The Q's for example intraday (please pay attention to the 3C signals in the flat areas of intraday trade today, where we usually see the most underlying activity)...
QQQ 1 min- this is further deterioration from last week, Friday's post specifically , note the leading negative in the flattish range.
The 2 min
And the 3 min specifically today.the long term trend for this chart is worse than what you see here, I'm just trying to scale last Friday with today so you see the continued deterioration.
As for the NYSE TICK, I was going to try to draw the trends for today, but I think it's more effective just to define the borders and let you see them yourself.
The initial thought about the (mostly) 30 min charts that held a positive divegrence, was that they'd last long enough to break through the 200-day SPX on the downside and stage another head fake, but these are even worse, this is it, this was the move and they are falling apart even more.
I show the 30 min SPY in it's truer scale to show that even though the 30 min chart did have a strong positive divegrence which was a for this head fake based move, it still was weak in the Primary picture of things so I think the next stop is...
I think there's very little doubt our next stop is the 200-day, but I think to be effective initially there will have to be a break below as sentiment will be bearish before we get there and a break under the 200 is what retail will chase, we'll have to see what short term signals show at the time, I suspect some kind of game will be played as you know.
The overall pattern is interesting too, it's a cleaved H&S that's already run a volatility shakeout before a right shoulder/s were formed, that's why I was talking about the Dow 1929 parallel chart floating around and making the point, these two markets aren't the same, I am not saying they won't be similar, I'm saying go with the data we have as we get it rather than assume it will look like 1929.
I'm just getting a feel for trade as we are in a new week and the BOJ action "had" the potential to mix things up a bit, even though their intervention and policy has had a very limited effect on the market in the recent past.
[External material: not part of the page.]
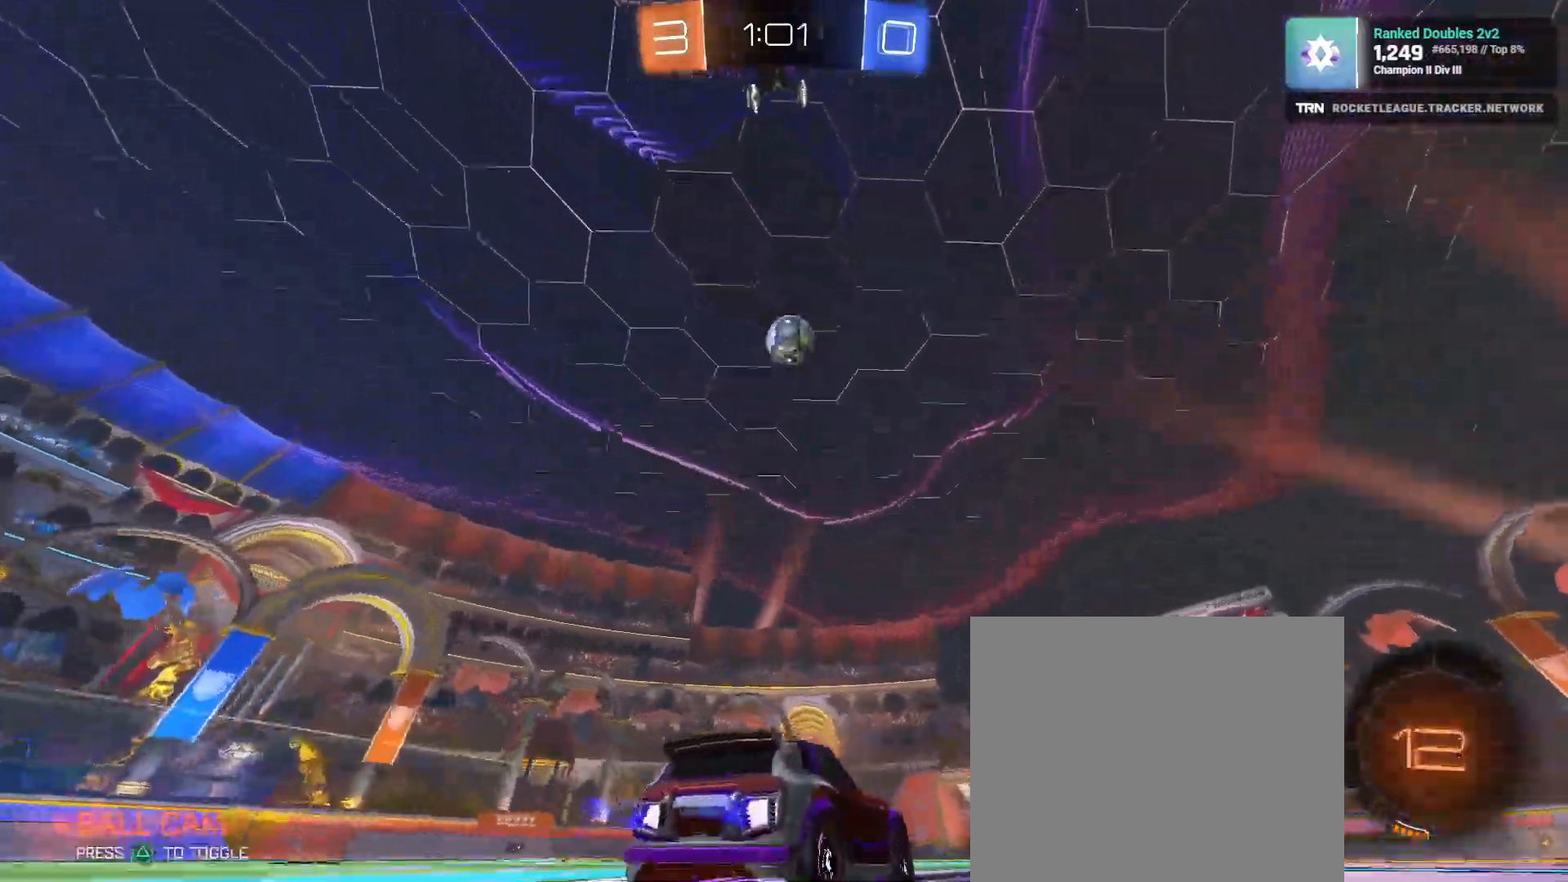
{"buttons": ["R2"], "left_stick": "right", "right_stick": "center", "events": [[500, "left_stick", "right"]]}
I think the bigger fear that will be taken away from their action after the initial knee jerk which looks to be done in the carry cross, is a liquidity fear, this is a lot more like 2008 than I think many notice, there are liquidity problems popping up everywhere like pipes springing small, but constant leaks.
I'm not sure what the PBoC is doing, maybe fine tuning after 8 months of suspending liquidity soaking up operations they are at it again just after they had to put liquidity out there with Trust failures looming. Perhaps they are fine tuning policy or testing the market's reaction, but ultimately they don't want the liquidity out there, they needed it to save some banks/trusts from failing. Perhaps mission accomplished and they resume soaking up yuan, we'l see at Thursday's regularly scheduled operation (Tuesdays and Thursdays).
As for the market right now, intraday is deteriorating, I want to make sure and as I said Friday, at this point I'm a bit more interested in longer term trend positions than trading positions, when we are in chop than trading, but I think soon we will be moving or already are moving in to stage 4 so that would mean this is probably one of the last, best chances we get for short positions at excellent entries and lower risk, I don't want to chase anything down.
Oh, one last thing, I just want to point out the excerpt in Friday's EOD post from Tuesday February 4th trying to anchor expectations for what was coming based on a head fake move, the market was still ugly as of Tuesday Feb 4th, but we had been tracking a head fake move (up) for almost 2 weeks at that point.
This is Tuesday Feb 4th on a SPY daily chart, I had been writing about this for several days in to late January as far as what to expect from a head fake move, remember they have to be convincing, but the pendulum swings both ways, that's how moving sentiment works.
*Note the last sentence or so especially.
"Tuesday February 4th
" When I said we expected a head fake move in my Friday post, "Come Monday", it was a head fake move to the downside, they need to be real, they need to be convincing, just as a bounce to the upside, I wouldn't expect a 1 or 2% move, I'd expect something that will fill my inbox with emails asking, "Are you sure the market is still bearish Brandt, this looks awfully bullish"."